AVCHD camcorders record one of two audio types. Most consumer models use Dolby AC-3 (Dolby Digital), which is already lossy — so extracting to WMA is a lossy-to-lossy transcode that can match but not exceed the source. Some professional models record uncompressed Linear PCM, which is lossless, so extracting that to WMA is a clean first-generation encode. Either way, keep the WMA bitrate at or above the source to keep any second-generation loss minimal.

Can WMA keep my AVCHD clip's 5.1 surround sound?

No. AVCHD AC-3 audio can carry up to 5.1 channels, but the standard WMA codec is limited to two channels, so any surround track is downmixed to stereo during extraction. There is no surround-capable WMA output here. If preserving more than two channels matters, extract to AAC instead, which supports multichannel audio.

I only see folders on my camcorder card — which file do I upload?

AVCHD stores clips under PRIVATE/AVCHD/BDMV/STREAM/. Browse into that STREAM/ folder and upload the individual .MTS clip (it's .M2TS once copied to a computer). This tool takes the single stream file, not the whole card folder — uploading the top-level AVCHD directory won't work because it isn't a single media file.
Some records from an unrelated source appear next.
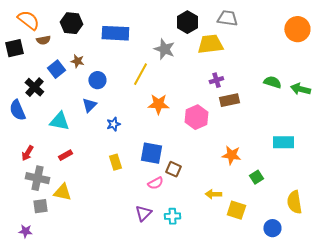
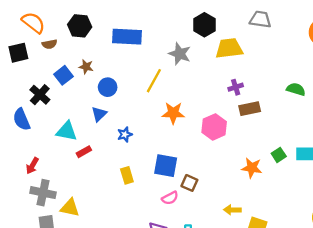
gray trapezoid: (227, 18) -> (260, 19), moved
red rectangle: (65, 155) -> (84, 152), moved
green square: (256, 177) -> (279, 155), moved

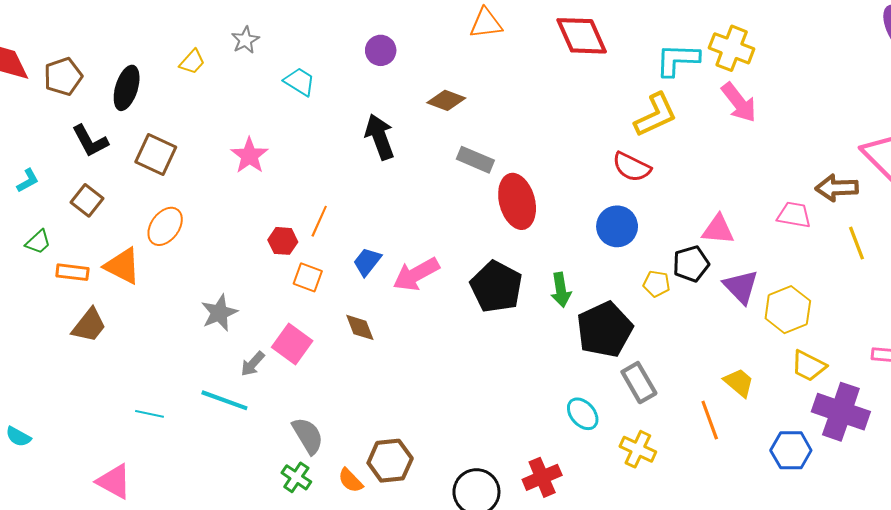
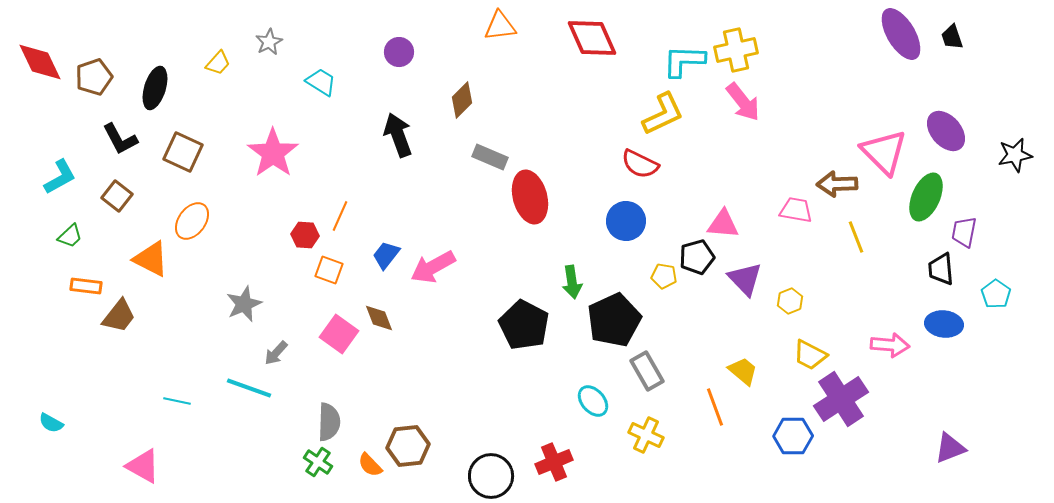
yellow cross: (732, 48) -> (736, 50), turned -33
brown diamond: (446, 100) -> (462, 100), turned -66
pink star: (249, 156) -> (273, 153), size x1.4
cyan L-shape: (28, 181) -> (60, 177), size x1.5
orange rectangle: (72, 272) -> (86, 286), moved
black pentagon: (496, 287) -> (524, 325), moved
yellow hexagon: (788, 310) -> (790, 301), size x0.6
pink square: (292, 344) -> (339, 334), moved
purple cross: (841, 412) -> (841, 399), turned 38
gray semicircle: (308, 436) -> (329, 422), turned 33

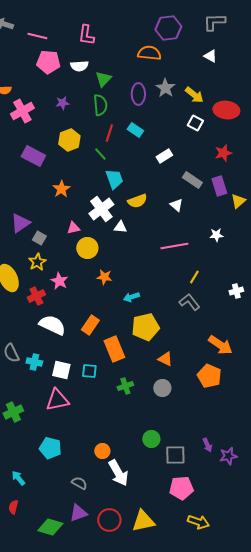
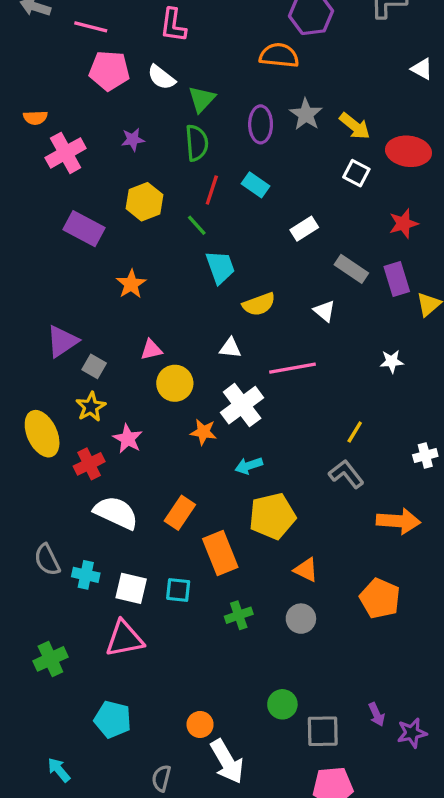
white triangle: (210, 56) -> (422, 69), moved
white semicircle: (79, 66) -> (161, 77), turned 42
white cross: (101, 209) -> (242, 405), moved
pink line: (174, 246) -> (293, 368), moved
orange arrow: (220, 345) -> (398, 521), moved, turned -30
gray semicircle: (79, 483) -> (161, 778), turned -105

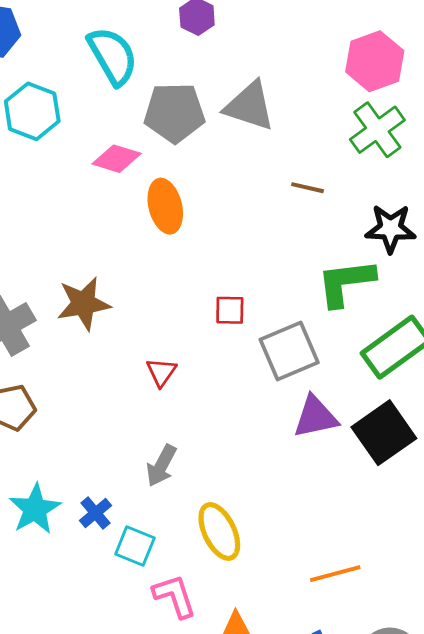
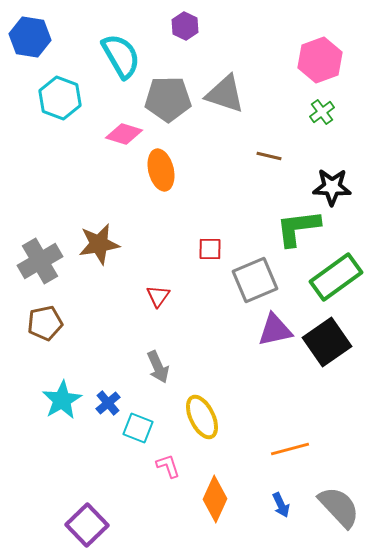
green cross: (377, 130) -> (322, 112), size x0.6
gray arrow: (161, 466) -> (158, 367), turned -52
pink L-shape: (174, 596) -> (168, 466), size x0.7

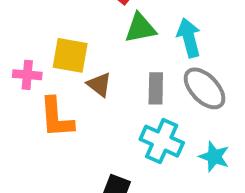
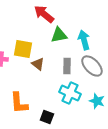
orange L-shape: (56, 118) -> (19, 103), moved

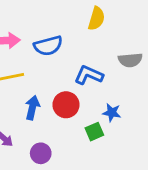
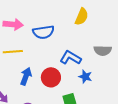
blue star: (112, 113) -> (85, 77), moved

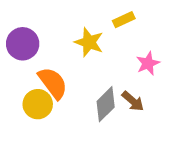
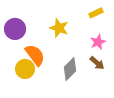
yellow rectangle: (124, 20) -> (96, 13), moved
brown arrow: (133, 101) -> (97, 63), moved

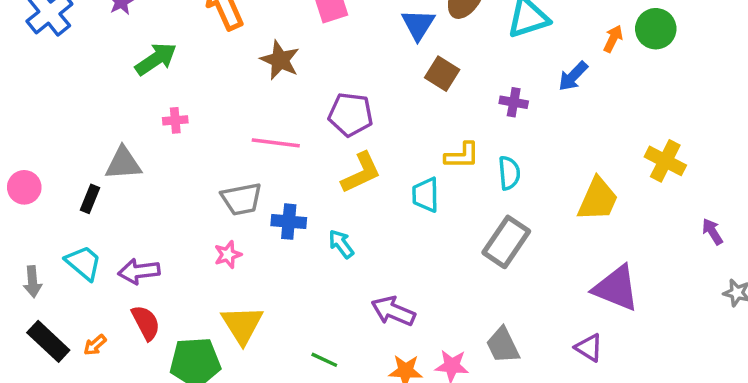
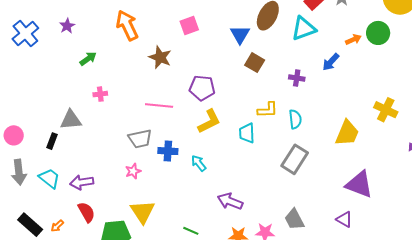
orange arrow: (613, 39) -> (353, 40), turned 42
green arrow: (156, 59) -> (88, 59), size x0.7
gray arrow: (33, 282) -> (19, 172), moved, size x1.4

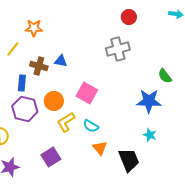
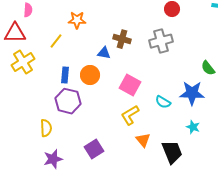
brown cross: (39, 66) -> (122, 39), moved
orange circle: (54, 101) -> (90, 75), moved
yellow L-shape: (66, 122) -> (130, 115), moved
cyan semicircle: (91, 126) -> (163, 102), moved

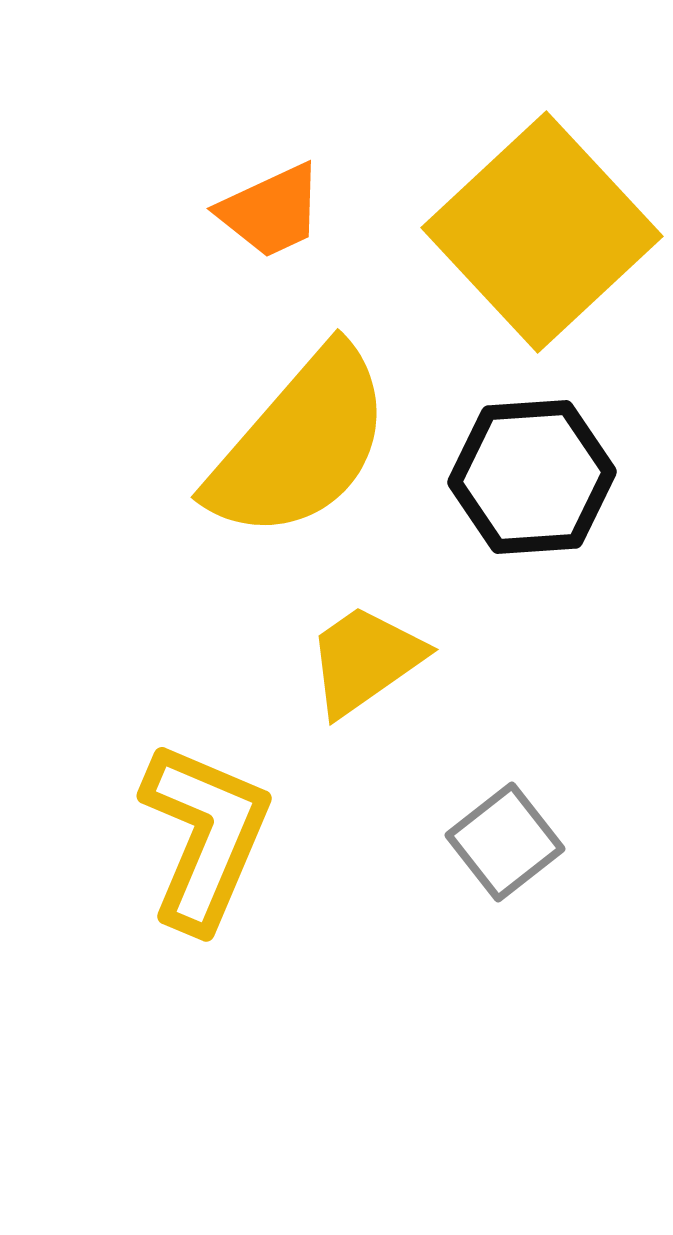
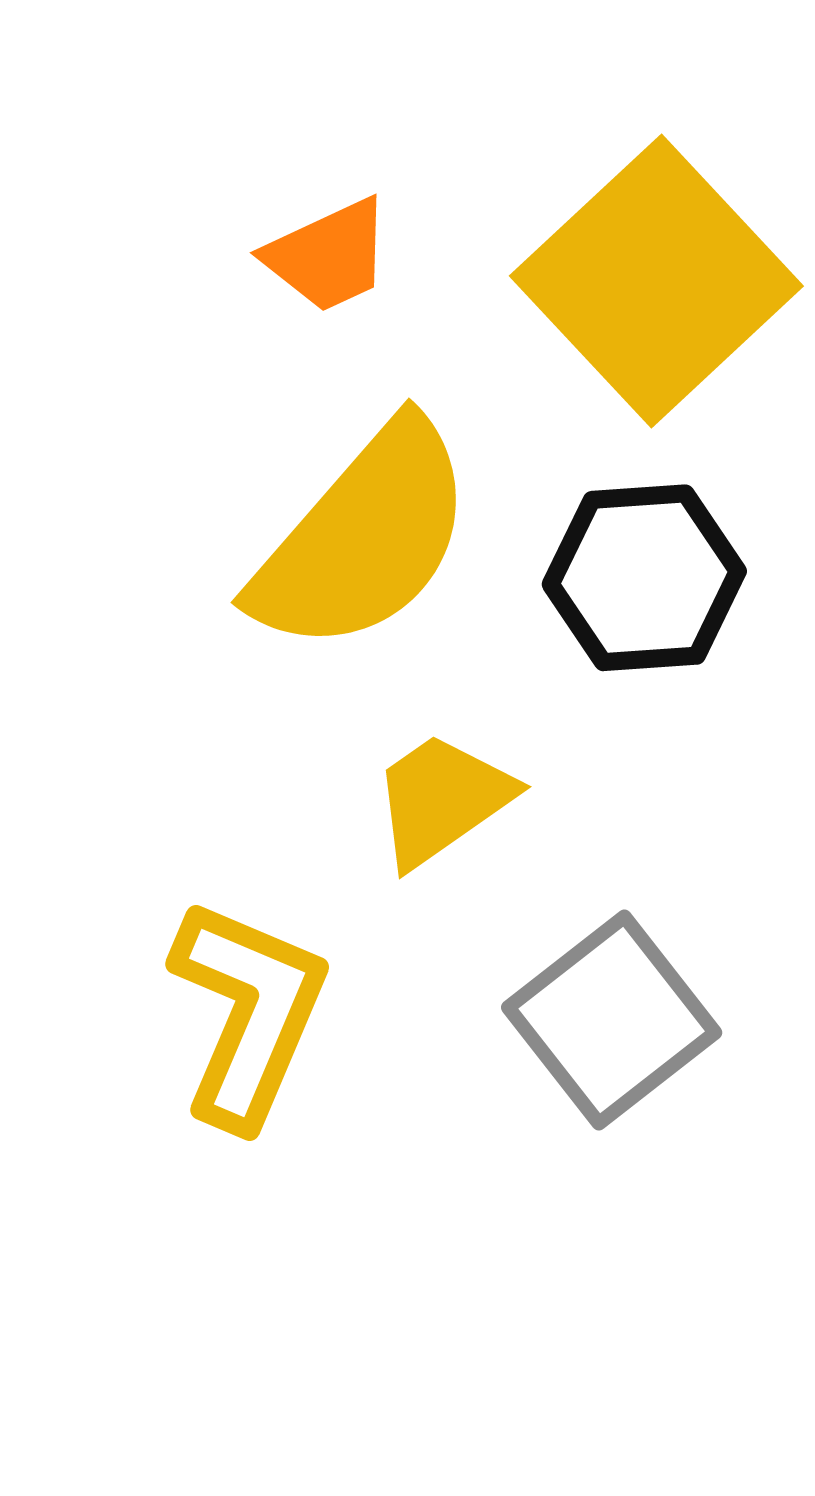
gray square: (505, 842) -> (612, 1020), size x1.5

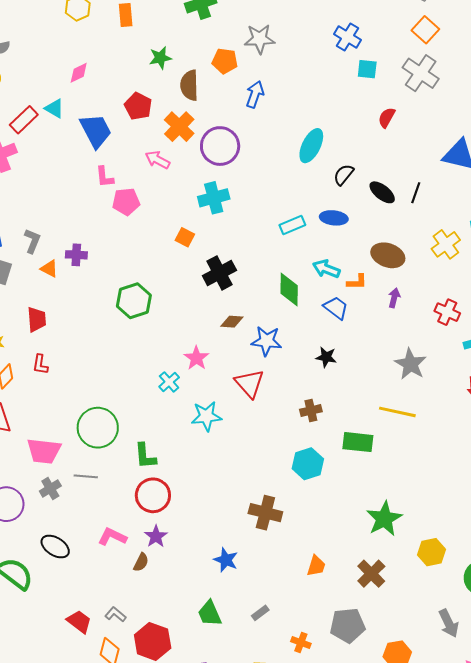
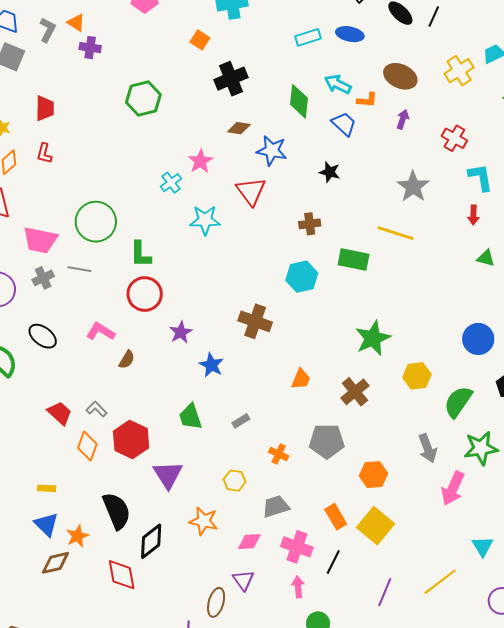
orange triangle: (49, 269) -> (76, 23), moved
purple star: (156, 536) -> (181, 332), moved

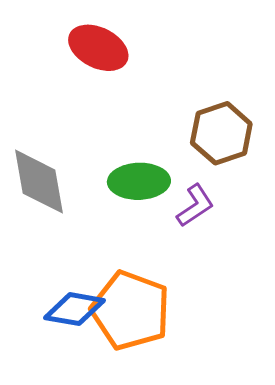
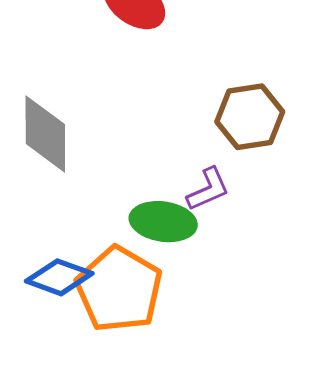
green ellipse: (139, 181) -> (163, 222), moved

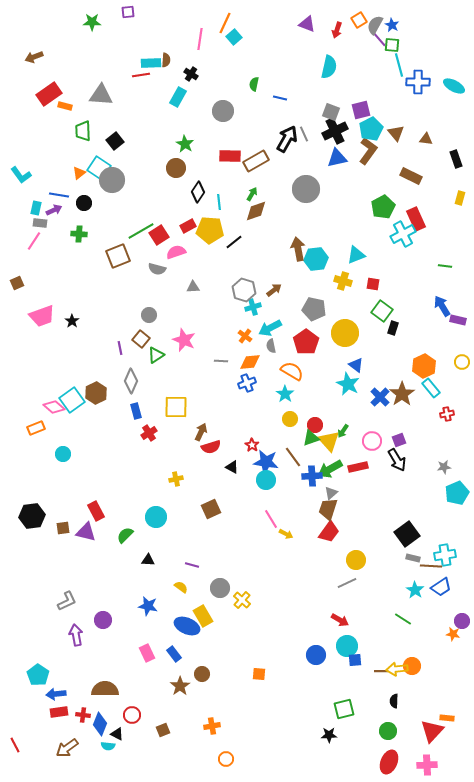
Should I extract to WMA at all, or pick MP3 or AAC?

Pick WMA only when something on the Windows side specifically needs a .wma file — an old Windows Media Player library, a legacy program, or an older Windows-era device. WMA never spread far beyond that ecosystem, so Apple's Music app, most phones, and many web players don't handle it. For a soundtrack you'll edit, publish, or play across devices, AVCHD to MP3 or AVCHD to AAC is the more compatible choice.

Is a .avchd file the same as an MTS or M2TS file?

They're the same camcorder family. AVCHD is the recording format; the actual clips are .MTS files on the camcorder and .M2TS after import. A file named .avchd holds the same H.264 video with AC-3 or LPCM audio, so the audio extraction is identical whether your clip ends in .avchd, .mts, or .m2ts.

How are my files handled, and is there a size limit?

Your AVCHD clip is uploaded over an encrypted connection, processed on our servers, and deleted automatically a few hours after conversion — no sign-up, no watermark, never shared or made public. In our testing, the main practical limit is upload size and time rather than the extraction itself: an AVCHD clip carries full HD video alongside the audio, so a long recording can take a while to upload even though pulling out the soundtrack is quick.